Research

Recent evidence has shown that thinking skills programmes such as Instrumental Enrichment have benefits for primary and secondary school pupils (lower-achieving typically developing children as well as those with learning difficulties) in terms of improving their cognitive abilities and educational attainment. However, the benefits of IE have not been evaluated within the UK primary educational system or with children with Down's Syndrome.

 
 

Current Study - 2018

Our current study started in May 2018, in collaboration with Reading and Kingston Universities, and is researching the effect of using Mediated Learning to develop the cognition of children aged 5 -11 years with Down’s Syndrome. Results will be posted here when they are published.


Our Pilot Study - 2016

The aim of our first pilot study was to raise awareness and generate evidence to demonstrate the outcomes, effectiveness and benefits of the Feuerstein’s Mediated Learning and Instrumental Enrichment programmes in primary schools and with children with Down's Syndrome.

From April to July 2016, Breakthrough Learning carried out a short-term Pilot Study for six children with Down's Syndrome aged between 4 years 6 months and 7 years 4 months.  They came from 5 different mainstream primary schools in West Berkshire and Hampshire.  Two hours of individual intervention was delivered per week per child for six weeks.

Reading University and Kingston University carried out the evaluation of the effectiveness of the programme on pupils’ cognitive development and educational attainment and organised the pre- and post-testing of the children. 

Breakthrough Learning also worked with teachers who are trained in Feuerstein's Instrumental enrichment to enable them to carry out a their own pilot study with typically developing children.

Two schools took part in the pilot study for typically developing children. In each school 4 pupils from year 5 were selected to be part of the pilot intervention. Within each school, 2 of the pupils received the intervention while 2 pupils were waiting controls. The waiting control children received the intervention once the first 2 pupils had finished with their intervention. The intervention lasted 12 weeks

Outcomes

Children with Down's syndrome

This was a very short study but overall, there were marginally higher gains in the intervention group with regard to short-term memory. This is shown by the average increase in raw scores on the Digit Forward task, in which all three children from the intervention group showed improved performance post-intervention, whereas only one child in the control group showed increased performance (without intervention).

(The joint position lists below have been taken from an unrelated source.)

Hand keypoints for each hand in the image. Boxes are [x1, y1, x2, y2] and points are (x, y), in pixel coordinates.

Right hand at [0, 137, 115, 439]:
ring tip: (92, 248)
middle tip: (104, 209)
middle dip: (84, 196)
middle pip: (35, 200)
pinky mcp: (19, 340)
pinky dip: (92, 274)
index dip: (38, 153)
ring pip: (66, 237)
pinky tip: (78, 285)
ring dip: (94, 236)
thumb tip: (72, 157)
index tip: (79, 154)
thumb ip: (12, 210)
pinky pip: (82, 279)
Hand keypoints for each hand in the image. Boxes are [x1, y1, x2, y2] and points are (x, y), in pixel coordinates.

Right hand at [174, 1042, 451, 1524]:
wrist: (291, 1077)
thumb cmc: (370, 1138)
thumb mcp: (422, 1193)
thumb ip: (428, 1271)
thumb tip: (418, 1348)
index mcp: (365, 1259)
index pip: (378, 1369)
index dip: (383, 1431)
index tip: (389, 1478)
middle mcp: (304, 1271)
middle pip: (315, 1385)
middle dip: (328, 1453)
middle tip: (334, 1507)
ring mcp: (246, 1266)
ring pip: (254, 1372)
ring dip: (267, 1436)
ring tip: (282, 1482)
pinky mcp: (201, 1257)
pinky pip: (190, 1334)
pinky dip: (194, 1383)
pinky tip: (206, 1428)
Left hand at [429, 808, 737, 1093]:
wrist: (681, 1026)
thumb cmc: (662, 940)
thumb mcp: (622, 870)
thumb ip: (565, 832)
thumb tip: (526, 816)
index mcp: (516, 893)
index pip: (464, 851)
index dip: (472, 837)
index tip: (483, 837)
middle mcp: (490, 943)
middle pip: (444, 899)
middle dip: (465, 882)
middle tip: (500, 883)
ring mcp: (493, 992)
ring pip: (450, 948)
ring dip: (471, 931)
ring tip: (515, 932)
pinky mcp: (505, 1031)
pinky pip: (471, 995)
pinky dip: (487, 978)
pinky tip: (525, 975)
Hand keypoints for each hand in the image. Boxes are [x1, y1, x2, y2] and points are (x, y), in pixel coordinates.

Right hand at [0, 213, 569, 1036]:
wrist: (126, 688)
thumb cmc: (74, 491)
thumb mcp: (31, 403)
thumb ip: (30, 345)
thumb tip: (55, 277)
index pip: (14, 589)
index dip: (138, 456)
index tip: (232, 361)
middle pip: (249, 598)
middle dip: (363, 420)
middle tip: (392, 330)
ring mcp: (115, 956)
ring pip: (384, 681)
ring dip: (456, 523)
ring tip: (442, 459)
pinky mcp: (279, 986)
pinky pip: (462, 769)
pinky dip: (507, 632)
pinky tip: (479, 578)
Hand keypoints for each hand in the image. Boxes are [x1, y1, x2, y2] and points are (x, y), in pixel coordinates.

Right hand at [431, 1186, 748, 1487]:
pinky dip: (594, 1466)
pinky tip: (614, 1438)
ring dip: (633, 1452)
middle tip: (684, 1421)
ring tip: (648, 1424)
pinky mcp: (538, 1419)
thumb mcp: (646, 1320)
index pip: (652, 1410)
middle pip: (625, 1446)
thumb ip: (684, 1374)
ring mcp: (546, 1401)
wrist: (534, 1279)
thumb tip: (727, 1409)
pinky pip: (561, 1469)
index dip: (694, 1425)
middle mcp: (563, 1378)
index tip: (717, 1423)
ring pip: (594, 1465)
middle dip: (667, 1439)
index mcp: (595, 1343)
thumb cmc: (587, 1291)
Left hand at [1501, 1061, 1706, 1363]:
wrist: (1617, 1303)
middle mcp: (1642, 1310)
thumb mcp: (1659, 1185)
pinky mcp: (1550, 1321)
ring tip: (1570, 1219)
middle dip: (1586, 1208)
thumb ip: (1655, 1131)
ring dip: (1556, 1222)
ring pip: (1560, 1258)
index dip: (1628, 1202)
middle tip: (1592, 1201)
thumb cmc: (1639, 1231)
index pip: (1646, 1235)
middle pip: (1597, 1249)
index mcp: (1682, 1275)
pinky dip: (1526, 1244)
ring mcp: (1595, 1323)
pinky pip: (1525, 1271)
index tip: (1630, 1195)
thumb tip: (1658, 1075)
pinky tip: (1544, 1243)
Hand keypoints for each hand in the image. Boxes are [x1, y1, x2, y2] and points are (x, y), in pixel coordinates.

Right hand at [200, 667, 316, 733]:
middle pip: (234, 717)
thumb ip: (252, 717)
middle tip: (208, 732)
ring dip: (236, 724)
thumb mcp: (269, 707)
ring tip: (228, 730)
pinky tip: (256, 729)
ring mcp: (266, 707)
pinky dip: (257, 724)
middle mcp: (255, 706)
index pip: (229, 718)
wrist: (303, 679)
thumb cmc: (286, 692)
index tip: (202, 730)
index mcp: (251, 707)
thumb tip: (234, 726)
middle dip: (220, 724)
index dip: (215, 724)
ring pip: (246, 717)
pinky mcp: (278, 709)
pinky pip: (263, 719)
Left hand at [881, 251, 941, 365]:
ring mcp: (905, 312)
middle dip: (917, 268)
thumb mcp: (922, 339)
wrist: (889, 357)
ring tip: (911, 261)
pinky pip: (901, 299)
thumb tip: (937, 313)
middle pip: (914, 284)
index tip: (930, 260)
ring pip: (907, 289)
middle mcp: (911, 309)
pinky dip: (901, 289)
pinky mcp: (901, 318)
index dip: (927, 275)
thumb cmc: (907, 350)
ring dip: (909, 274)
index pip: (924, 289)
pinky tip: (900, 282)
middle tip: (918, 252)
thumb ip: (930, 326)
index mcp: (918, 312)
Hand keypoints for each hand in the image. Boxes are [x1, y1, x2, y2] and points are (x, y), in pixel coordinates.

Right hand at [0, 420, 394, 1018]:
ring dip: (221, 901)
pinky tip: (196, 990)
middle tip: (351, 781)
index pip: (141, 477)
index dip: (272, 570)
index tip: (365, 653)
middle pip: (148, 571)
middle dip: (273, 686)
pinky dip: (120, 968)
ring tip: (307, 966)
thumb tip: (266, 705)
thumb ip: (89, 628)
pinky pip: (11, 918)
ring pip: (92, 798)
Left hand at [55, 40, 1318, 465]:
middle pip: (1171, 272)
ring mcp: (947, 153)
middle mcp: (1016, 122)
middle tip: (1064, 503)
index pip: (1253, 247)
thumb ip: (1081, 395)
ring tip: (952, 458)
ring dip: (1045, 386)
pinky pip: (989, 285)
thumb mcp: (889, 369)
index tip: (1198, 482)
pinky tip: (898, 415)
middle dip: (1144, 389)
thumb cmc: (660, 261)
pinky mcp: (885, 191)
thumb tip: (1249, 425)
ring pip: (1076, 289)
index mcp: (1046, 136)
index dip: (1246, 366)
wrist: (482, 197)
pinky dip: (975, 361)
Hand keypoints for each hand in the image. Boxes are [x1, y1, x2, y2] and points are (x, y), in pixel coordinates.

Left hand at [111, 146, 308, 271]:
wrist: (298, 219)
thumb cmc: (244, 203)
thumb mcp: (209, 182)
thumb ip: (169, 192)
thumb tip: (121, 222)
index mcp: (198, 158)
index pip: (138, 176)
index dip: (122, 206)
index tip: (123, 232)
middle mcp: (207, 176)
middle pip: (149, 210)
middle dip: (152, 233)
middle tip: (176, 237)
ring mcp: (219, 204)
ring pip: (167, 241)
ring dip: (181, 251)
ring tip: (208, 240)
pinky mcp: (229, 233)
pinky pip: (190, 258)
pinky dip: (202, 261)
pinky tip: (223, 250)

Typically developing children

Overall, there were higher gains in the intervention group for school 1 with regard to language comprehension (understanding complex instructions), general non-verbal reasoning abilities, short-term and working memory. This is shown by the average increase in raw scores on the measures used. There were not gains in the intervention group with regard to vocabulary size or self- reported motivation and self-regulation.

Overall, there were higher gains in the intervention group for school 2 with regard to language comprehension (understanding complex instructions), general non-verbal reasoning abilities, short-term and working memory. Also there was more increase in extrinsic motivation (i.e. pupils are more aware of what is expected of them). This is shown by the average increase in raw scores on the measures used (or decrease in the case of external motivation)

There were not gains in the intervention group with regard to vocabulary size or intrinsic motivation. In fact it seems that intrinsic motivation increased only for one child who was in the waiting control group.